Limitations of the study

Although we have been able to gain insight into the role of gene expression in inter-individual growth differences within the same oyster cohort, various factors could have confounded our interpretations. First, RNA analyses were conducted using whole oyster soft tissues. While this experimental approach represents the most convenient way of sampling from such small juvenile oysters, subtle but significant signals of differential gene expression may be masked by the effect size of well-represented tissues. In other words, if localized structures (e.g., epithelial ridge) or specific organs particularly involved in the studied trait are small relative to the whole soft tissues, large differences in gene expression within these structures/ organs may be hidden by other transcriptomic patterns [98]. For instance, the mollusk mantle is anatomically split into different regions responsible for secreting various layers of the shell (i.e., periostracum, prisms, or nacre) and previous transcriptomic analyses have shown that different genes are expressed in separate, discrete, and sometimes very limited regions of the mantle outer epithelium [99]. Nevertheless, we think that, in the present study, we were able to capture the main patterns of gene expression differences related to the growth phenotypes considered. Indeed, growth is a global biological trait, which affects all tissues and organs of an individual. Another issue is the presently incomplete annotation of the reference genome, which remains a key limitation to our capacity to investigate the complex and polygenic components of growth in P. margaritifera more deeply. Nevertheless, our study shows that valuable detail as well as overall patterns can be highlighted from transcriptomic profiles between well-differentiated phenotypes.

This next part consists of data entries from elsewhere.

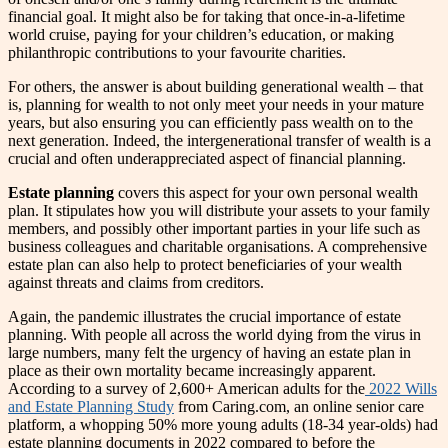
financial goal. It might also be for taking that once-in-a-lifetime
world cruise, paying for your children’s education, or making
philanthropic contributions to your favourite charities.
For others, the answer is about building generational wealth – that
is, planning for wealth to not only meet your needs in your mature
years, but also ensuring you can efficiently pass wealth on to the
next generation. Indeed, the intergenerational transfer of wealth is a
crucial and often underappreciated aspect of financial planning.
Estate planning
covers this aspect for your own personal wealth
plan. It stipulates how you will distribute your assets to your family
members, and possibly other important parties in your life such as
business colleagues and charitable organisations. A comprehensive
estate plan can also help to protect beneficiaries of your wealth
against threats and claims from creditors.
Again, the pandemic illustrates the crucial importance of estate
planning. With people all across the world dying from the virus in
large numbers, many felt the urgency of having an estate plan in
place as their own mortality became increasingly apparent.
According to a survey of 2,600+ American adults for the
2022 Wills
and Estate Planning Study
from Caring.com, an online senior care
platform, a whopping 50% more young adults (18-34 year-olds) had
estate planning documents in 2022 compared to before the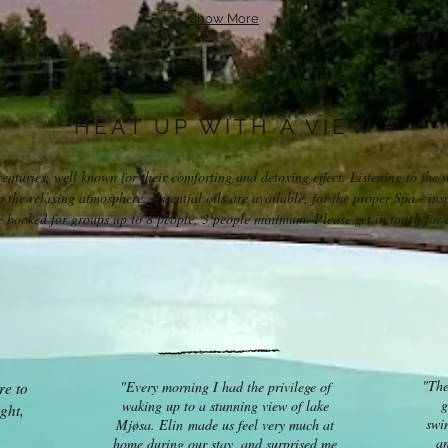
Show More
HEAT UP WITH A VIEW
nturies, well known for their comforting and detoxing effect. Listening to the 
o the relaxing atmosphere. Essential oils are available, for the proper Spa - insp
 booked for groups up to 8 people, 3 people minimum. Please get in touch for a
"The
"Every morning I had the privilege of
re to
g
waking up to a stunning view of lake
ght,
swi
Mjøsa. Elin made us feel very much at
an
home during our stay, and surprised me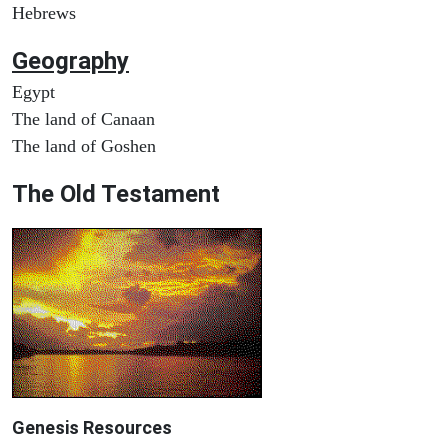
Hebrews
Geography
Egypt
The land of Canaan
The land of Goshen
The Old Testament
Genesis Resources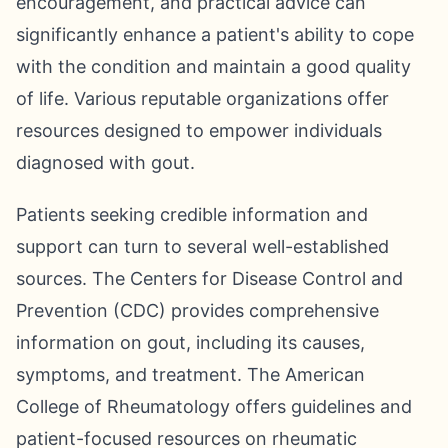
encouragement, and practical advice can
significantly enhance a patient's ability to cope
with the condition and maintain a good quality
of life. Various reputable organizations offer
resources designed to empower individuals
diagnosed with gout.
Patients seeking credible information and
support can turn to several well-established
sources. The Centers for Disease Control and
Prevention (CDC) provides comprehensive
information on gout, including its causes,
symptoms, and treatment. The American
College of Rheumatology offers guidelines and
patient-focused resources on rheumatic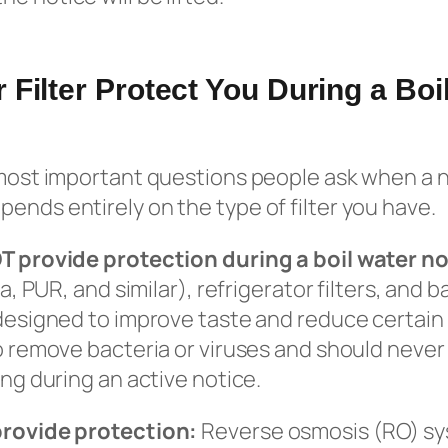
 Filter Protect You During a Boi
 most important questions people ask when a n
ends entirely on the type of filter you have.
OT provide protection during a boil water no
ita, PUR, and similar), refrigerator filters, an
 designed to improve taste and reduce certain
to remove bacteria or viruses and should never
ing during an active notice.
provide protection:
Reverse osmosis (RO) sys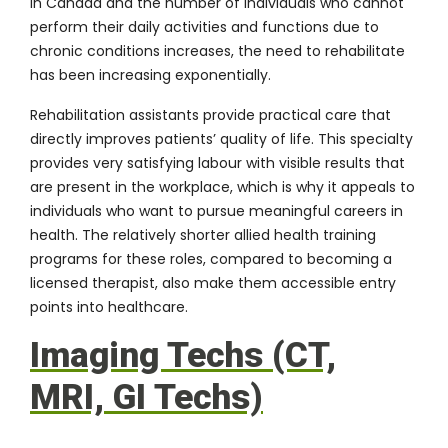
in Canada and the number of individuals who cannot
perform their daily activities and functions due to
chronic conditions increases, the need to rehabilitate
has been increasing exponentially.
Rehabilitation assistants provide practical care that
directly improves patients’ quality of life. This specialty
provides very satisfying labour with visible results that
are present in the workplace, which is why it appeals to
individuals who want to pursue meaningful careers in
health. The relatively shorter allied health training
programs for these roles, compared to becoming a
licensed therapist, also make them accessible entry
points into healthcare.
Imaging Techs (CT,
MRI, GI Techs)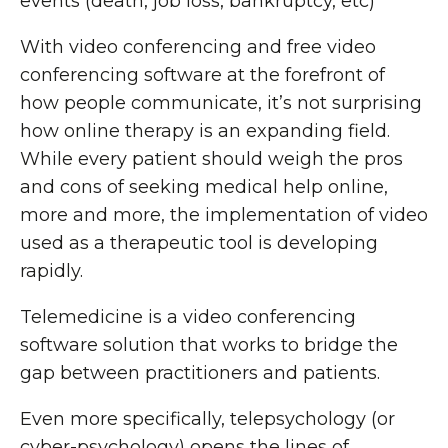
events (death, job loss, bankruptcy, etc)
With video conferencing and free video
conferencing software at the forefront of
how people communicate, it’s not surprising
how online therapy is an expanding field.
While every patient should weigh the pros
and cons of seeking medical help online,
more and more, the implementation of video
used as a therapeutic tool is developing
rapidly.
Telemedicine is a video conferencing
software solution that works to bridge the
gap between practitioners and patients.
Even more specifically, telepsychology (or
cyber-psychology) opens the lines of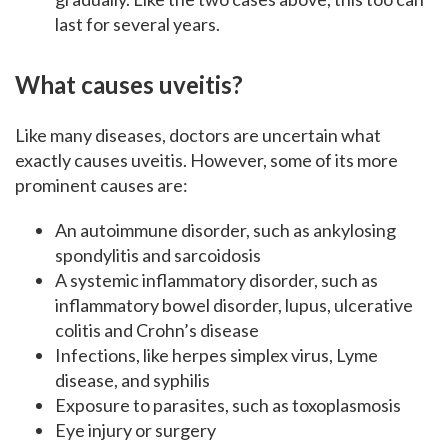
last for several years.
What causes uveitis?
Like many diseases, doctors are uncertain what
exactly causes uveitis. However, some of its more
prominent causes are:
An autoimmune disorder, such as ankylosing
spondylitis and sarcoidosis
A systemic inflammatory disorder, such as
inflammatory bowel disorder, lupus, ulcerative
colitis and Crohn’s disease
Infections, like herpes simplex virus, Lyme
disease, and syphilis
Exposure to parasites, such as toxoplasmosis
Eye injury or surgery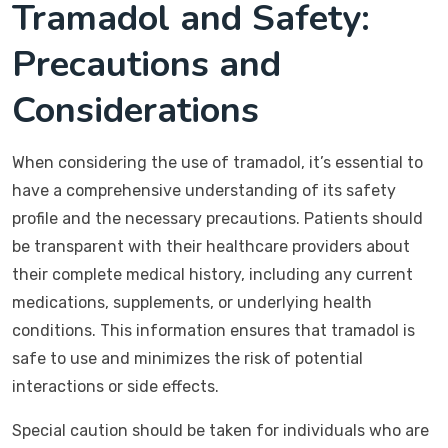
Tramadol and Safety:
Precautions and
Considerations
When considering the use of tramadol, it’s essential to
have a comprehensive understanding of its safety
profile and the necessary precautions. Patients should
be transparent with their healthcare providers about
their complete medical history, including any current
medications, supplements, or underlying health
conditions. This information ensures that tramadol is
safe to use and minimizes the risk of potential
interactions or side effects.
Special caution should be taken for individuals who are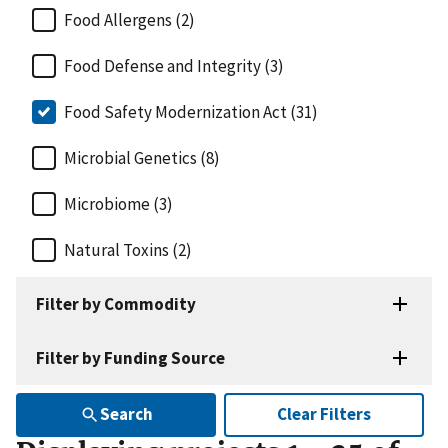
Food Allergens (2)
Food Defense and Integrity (3)
Food Safety Modernization Act (31)
Microbial Genetics (8)
Microbiome (3)
Natural Toxins (2)
Filter by Commodity
Filter by Funding Source
Search
Clear Filters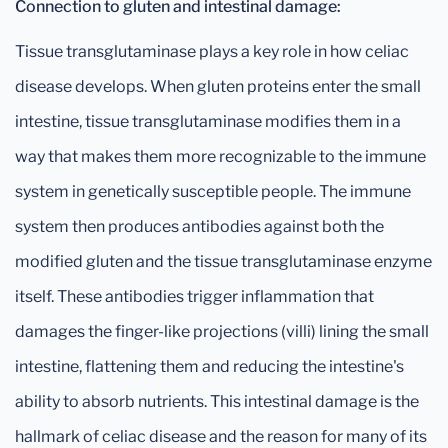
Connection to gluten and intestinal damage:
Tissue transglutaminase plays a key role in how celiac
disease develops. When gluten proteins enter the small
intestine, tissue transglutaminase modifies them in a
way that makes them more recognizable to the immune
system in genetically susceptible people. The immune
system then produces antibodies against both the
modified gluten and the tissue transglutaminase enzyme
itself. These antibodies trigger inflammation that
damages the finger-like projections (villi) lining the small
intestine, flattening them and reducing the intestine's
ability to absorb nutrients. This intestinal damage is the
hallmark of celiac disease and the reason for many of its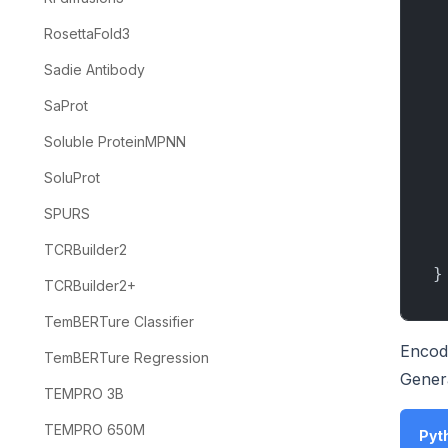
RosettaFold3
Sadie Antibody
SaProt
Soluble ProteinMPNN
SoluProt
SPURS
TCRBuilder2
}
TCRBuilder2+
TemBERTure Classifier
Encod
TemBERTure Regression
Gener
TEMPRO 3B
TEMPRO 650M
Pyth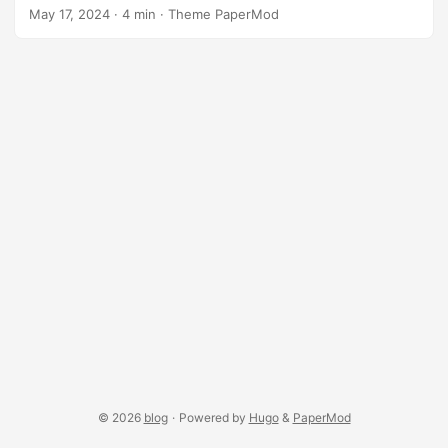
a Platonic solid is the same regular polygon, and the same
May 17, 2024
·
4 min
·
Theme PaperMod
number of polygons meet at each vertex. This sketch
demonstrates the rendering of Platonic solids using the
p5.platonic library, showcasing both the immediate mode
and retained mode rendering of the shapes. Check out the
platonic cells example, which fills quadrille cells with the
Platonic solids introduced here. ...
© 2026
blog
·
Powered by
Hugo
&
PaperMod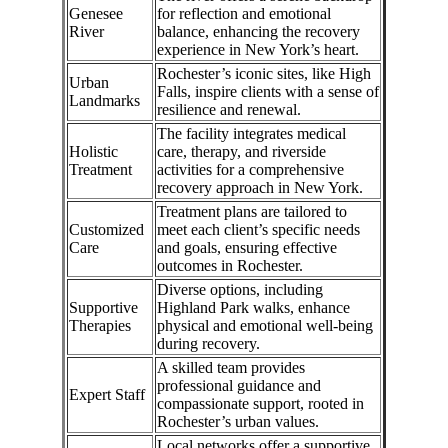
Genesee
for reflection and emotional
River
balance, enhancing the recovery
experience in New York’s heart.
Rochester’s iconic sites, like High
Urban
Falls, inspire clients with a sense of
Landmarks
resilience and renewal.
The facility integrates medical
Holistic
care, therapy, and riverside
Treatment
activities for a comprehensive
recovery approach in New York.
Treatment plans are tailored to
Customized
meet each client’s specific needs
Care
and goals, ensuring effective
outcomes in Rochester.
Diverse options, including
Supportive
Highland Park walks, enhance
Therapies
physical and emotional well-being
during recovery.
A skilled team provides
professional guidance and
Expert Staff
compassionate support, rooted in
Rochester’s urban values.
Local networks offer a supportive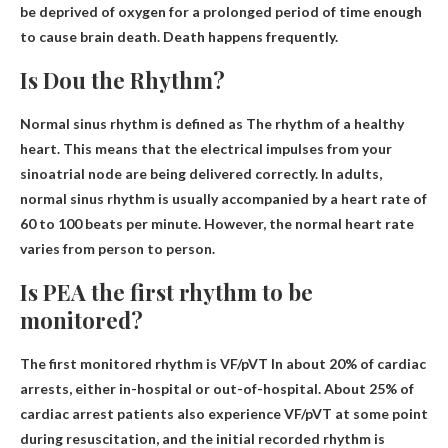
be deprived of oxygen for a prolonged period of time
enough
to cause brain death
. Death happens frequently.
Is Dou the Rhythm?
Normal sinus rhythm is defined as
The rhythm of a healthy
heart
. This means that the electrical impulses from your
sinoatrial node are being delivered correctly. In adults,
normal sinus rhythm is usually accompanied by a heart rate of
60 to 100 beats per minute. However, the normal heart rate
varies from person to person.
Is PEA the first rhythm to be
monitored?
The first monitored rhythm is
VF/pVT
In about 20% of cardiac
arrests, either in-hospital or out-of-hospital. About 25% of
cardiac arrest patients also experience VF/pVT at some point
during resuscitation, and the initial recorded rhythm is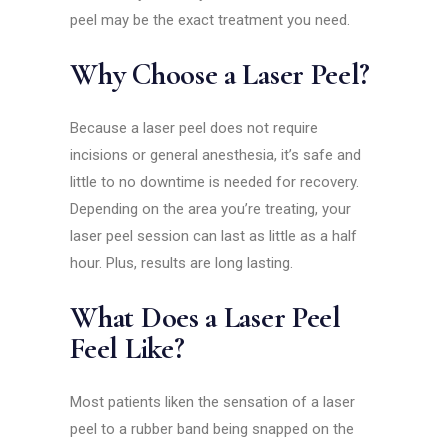
peel may be the exact treatment you need.
Why Choose a Laser Peel?
Because a laser peel does not require
incisions or general anesthesia, it’s safe and
little to no downtime is needed for recovery.
Depending on the area you’re treating, your
laser peel session can last as little as a half
hour. Plus, results are long lasting.
What Does a Laser Peel
Feel Like?
Most patients liken the sensation of a laser
peel to a rubber band being snapped on the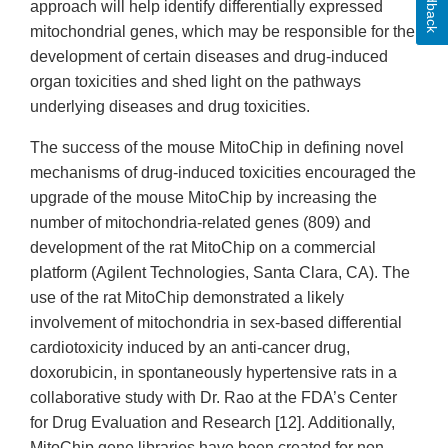
Feedback
approach will help identify differentially expressed
mitochondrial genes, which may be responsible for the
development of certain diseases and drug-induced
organ toxicities and shed light on the pathways
underlying diseases and drug toxicities.
The success of the mouse MitoChip in defining novel
mechanisms of drug-induced toxicities encouraged the
upgrade of the mouse MitoChip by increasing the
number of mitochondria-related genes (809) and
development of the rat MitoChip on a commercial
platform (Agilent Technologies, Santa Clara, CA). The
use of the rat MitoChip demonstrated a likely
involvement of mitochondria in sex-based differential
cardiotoxicity induced by an anti-cancer drug,
doxorubicin, in spontaneously hypertensive rats in a
collaborative study with Dr. Rao at the FDA’s Center
for Drug Evaluation and Research [12]. Additionally,
MitoChip gene libraries have been created for non-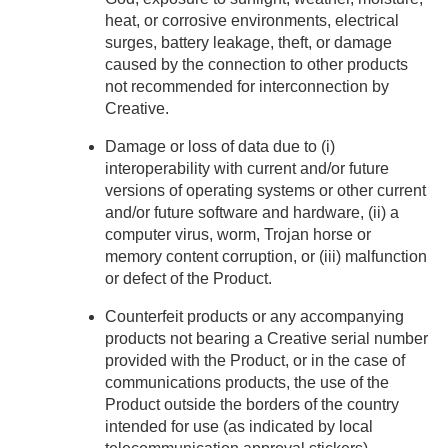
heat, or corrosive environments, electrical
surges, battery leakage, theft, or damage
caused by the connection to other products
not recommended for interconnection by
Creative.
Damage or loss of data due to (i)
interoperability with current and/or future
versions of operating systems or other current
and/or future software and hardware, (ii) a
computer virus, worm, Trojan horse or
memory content corruption, or (iii) malfunction
or defect of the Product.
Counterfeit products or any accompanying
products not bearing a Creative serial number
provided with the Product, or in the case of
communications products, the use of the
Product outside the borders of the country
intended for use (as indicated by local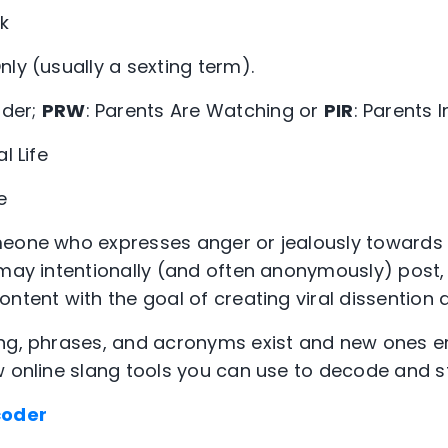
k
nly (usually a sexting term).
der;
PRW
: Parents Are Watching or
PIR
: Parents 
l Life
e
meone who expresses anger or jealously towards
e may intentionally (and often anonymously) pos
ntent with the goal of creating viral dissention a
ang, phrases, and acronyms exist and new ones 
w online slang tools you can use to decode and st
coder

The SRF1 polymorphism reported in this study was strongly associated with the growth phenotypes and may represent a major causal variant for this trait. While strong phenotypic variation can be associated with one or a few large-effect loci [100], growth, like most biological traits, is highly polygenic [14]. Furthermore, it should be noted that our study investigated only one breeding family, which represents a restricted genetic background. Thus, we consider that the observed association between SRF1 polymorphism and growth phenotype needs to be studied further to draw conclusions on its real impact. Hence, the generalization of our findings pertaining to the SRF1 mutation is still limited. Additional studies based on multiple breeding families are required to investigate how genetic diversity and polygenic architecture can influence phenotype expression of growth in Pinctada margaritifera.

Conclusion

In this study, we investigated differential gene expression of growth-related phenotypes in an F2 full-sib family of pearl oyster spat. Comparison of transcriptomic profiles showed that the difference between Fast- and Slow-growing oysters might be related to the balance of regulation between stress response and growth control pathways. Furthermore, analysis of sequence polymorphism identified a SNP annotated for a stop-codon mutation that possibly has a function in pearl oyster growth. Expression analysis for the associated gene showed a significantly higher expression level in the Fast-growing group, in which all individuals exhibited a homozygous genotype for the stop codon. Overall, this study provides valuable genomic resources for understanding the molecular bases regulating growth in P. margaritifera and other marine bivalve species.